On occasion, someone writes how they feel about a current event, how it may relate to psychology/sociology, or how it is affecting them and their work.  

I responded this morning to a thread regarding the Confederate flag and the recent events in South Carolina.  Because I have gotten a lot of positive feedback from members of the group, I wanted to share it here.  Food for thought:

We must remember history or we're doomed to repeat it.....but making black people live with a confederate flag here, there, and everywhere is like putting a swasticja in NY and telling the Jews it's just part of history.   The comparison I always make is that I've been to Munich, there's no statue of Hitler in the square, no Nazi flags, but I've also been to the south, I've driven across the country through the south, been to Charleston, Savannah, etc.....and everywhere you look there's a commemoration of the Confederacy.  Savannah, for example, has squares every few blocks that act as traffic rotaries.  They all have monuments to the confederate generals and leaders.  The fact that the south committed treason and seceded and fought the government is conveniently forgotten.  The fact that they did that to preserve the right to buy and sell human beings is forgotten.  Black people walk through these squares and sit on benches by monuments that commemorate those who lynched their grandfathers. Talk about microaggressions.  

Savannah is considered the most haunted city.  They capitalize on that and do zombie tours and the like.  Lots of spooky stories and bizarre deaths etc.  But the sad corollary to that is it's considered so haunted because it's built on dead bodies.  Literally any time the utilities have to dig, or someone builds a home, they find bones.....because of all the slave ships that landed in Savannah with dead and dying slaves whose bodies were simply thrown into the ground and forgotten about.  I was told on my tour that virtually everywhere you walk in Savannah you're walking on sidewalks that are built over bones.  

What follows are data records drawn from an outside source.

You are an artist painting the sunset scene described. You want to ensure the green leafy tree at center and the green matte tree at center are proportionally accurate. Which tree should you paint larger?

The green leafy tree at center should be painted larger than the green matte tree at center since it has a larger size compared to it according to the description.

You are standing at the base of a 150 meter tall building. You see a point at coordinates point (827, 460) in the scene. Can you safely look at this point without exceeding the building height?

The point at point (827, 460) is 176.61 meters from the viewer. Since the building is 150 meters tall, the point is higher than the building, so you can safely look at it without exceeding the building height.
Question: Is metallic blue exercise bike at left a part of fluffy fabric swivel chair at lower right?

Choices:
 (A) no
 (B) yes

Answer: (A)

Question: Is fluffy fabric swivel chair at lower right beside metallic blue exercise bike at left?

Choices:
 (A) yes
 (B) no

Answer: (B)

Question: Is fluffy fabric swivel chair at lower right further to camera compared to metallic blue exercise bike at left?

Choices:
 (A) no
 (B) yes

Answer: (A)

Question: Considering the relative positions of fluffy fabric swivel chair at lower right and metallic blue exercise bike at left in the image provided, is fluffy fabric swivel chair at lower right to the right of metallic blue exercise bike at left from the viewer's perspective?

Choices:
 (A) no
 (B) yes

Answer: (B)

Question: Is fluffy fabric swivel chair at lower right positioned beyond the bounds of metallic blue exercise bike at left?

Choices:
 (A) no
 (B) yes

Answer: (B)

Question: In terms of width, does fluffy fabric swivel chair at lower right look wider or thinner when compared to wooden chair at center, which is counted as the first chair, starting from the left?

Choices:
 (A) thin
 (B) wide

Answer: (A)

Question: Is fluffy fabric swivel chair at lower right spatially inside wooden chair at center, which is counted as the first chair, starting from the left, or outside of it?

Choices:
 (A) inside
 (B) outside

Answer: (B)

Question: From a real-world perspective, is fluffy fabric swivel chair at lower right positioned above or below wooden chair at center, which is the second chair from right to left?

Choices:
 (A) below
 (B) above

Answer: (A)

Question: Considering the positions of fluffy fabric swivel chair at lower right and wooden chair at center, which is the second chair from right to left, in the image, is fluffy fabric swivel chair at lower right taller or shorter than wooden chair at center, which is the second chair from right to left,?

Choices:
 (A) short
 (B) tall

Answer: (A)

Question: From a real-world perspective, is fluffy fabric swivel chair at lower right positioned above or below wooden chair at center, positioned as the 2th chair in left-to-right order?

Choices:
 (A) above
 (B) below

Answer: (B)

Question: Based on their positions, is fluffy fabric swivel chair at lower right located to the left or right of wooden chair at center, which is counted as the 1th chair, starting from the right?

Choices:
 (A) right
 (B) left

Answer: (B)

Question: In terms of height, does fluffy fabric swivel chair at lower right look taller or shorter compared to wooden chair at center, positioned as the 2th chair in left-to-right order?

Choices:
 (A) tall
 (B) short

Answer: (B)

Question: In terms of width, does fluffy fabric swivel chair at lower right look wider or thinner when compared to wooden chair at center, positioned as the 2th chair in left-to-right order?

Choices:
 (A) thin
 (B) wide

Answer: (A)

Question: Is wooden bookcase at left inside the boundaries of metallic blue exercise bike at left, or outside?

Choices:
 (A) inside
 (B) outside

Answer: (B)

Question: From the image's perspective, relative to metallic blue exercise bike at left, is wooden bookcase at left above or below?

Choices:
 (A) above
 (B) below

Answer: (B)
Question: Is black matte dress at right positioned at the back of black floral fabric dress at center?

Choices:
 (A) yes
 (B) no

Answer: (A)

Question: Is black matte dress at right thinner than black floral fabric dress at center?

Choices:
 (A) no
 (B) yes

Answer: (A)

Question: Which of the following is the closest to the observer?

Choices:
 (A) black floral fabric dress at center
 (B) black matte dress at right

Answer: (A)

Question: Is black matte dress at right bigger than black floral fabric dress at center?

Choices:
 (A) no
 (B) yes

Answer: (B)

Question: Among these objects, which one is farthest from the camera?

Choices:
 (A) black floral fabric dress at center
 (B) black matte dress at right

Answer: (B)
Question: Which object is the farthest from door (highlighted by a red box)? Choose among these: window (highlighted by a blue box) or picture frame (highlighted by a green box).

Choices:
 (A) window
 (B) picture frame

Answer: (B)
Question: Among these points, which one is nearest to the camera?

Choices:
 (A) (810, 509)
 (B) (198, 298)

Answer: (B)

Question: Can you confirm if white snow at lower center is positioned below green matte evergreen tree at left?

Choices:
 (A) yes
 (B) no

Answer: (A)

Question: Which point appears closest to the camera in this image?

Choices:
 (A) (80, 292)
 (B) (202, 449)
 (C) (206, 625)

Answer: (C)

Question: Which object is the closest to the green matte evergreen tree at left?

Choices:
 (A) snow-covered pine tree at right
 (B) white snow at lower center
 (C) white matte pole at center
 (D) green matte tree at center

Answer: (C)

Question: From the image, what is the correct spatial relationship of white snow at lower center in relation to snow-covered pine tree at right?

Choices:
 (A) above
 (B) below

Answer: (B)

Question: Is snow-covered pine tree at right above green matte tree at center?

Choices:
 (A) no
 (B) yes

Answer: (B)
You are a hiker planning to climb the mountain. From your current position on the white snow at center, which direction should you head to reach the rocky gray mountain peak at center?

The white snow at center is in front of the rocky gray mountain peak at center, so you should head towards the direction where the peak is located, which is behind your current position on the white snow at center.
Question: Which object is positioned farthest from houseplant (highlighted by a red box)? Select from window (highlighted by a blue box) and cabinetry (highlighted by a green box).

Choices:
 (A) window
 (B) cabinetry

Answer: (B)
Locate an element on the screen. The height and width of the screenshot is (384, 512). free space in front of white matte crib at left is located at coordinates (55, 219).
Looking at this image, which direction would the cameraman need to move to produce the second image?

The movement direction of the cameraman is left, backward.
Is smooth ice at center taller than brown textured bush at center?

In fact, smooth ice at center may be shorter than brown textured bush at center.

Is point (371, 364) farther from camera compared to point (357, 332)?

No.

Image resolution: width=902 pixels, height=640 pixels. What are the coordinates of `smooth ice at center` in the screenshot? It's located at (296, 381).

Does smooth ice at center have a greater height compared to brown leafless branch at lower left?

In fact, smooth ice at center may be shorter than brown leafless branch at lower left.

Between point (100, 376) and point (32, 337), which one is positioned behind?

Remember, yes....glorify, no.  We have so many Jewish colleagues as professionals in NY.....would any of us put a Nazi flag up and expect them to feel comfortable driving past our house?  I doubt it.  Why should anyone be allowed to fly the stars and bars or put it on a t shirt or condone its existence by putting it up at the State House, officially there with the U.S. and SC flags?  It belongs in a museum and should have been banned in 1865.  It shouldn't take 150 years to do this.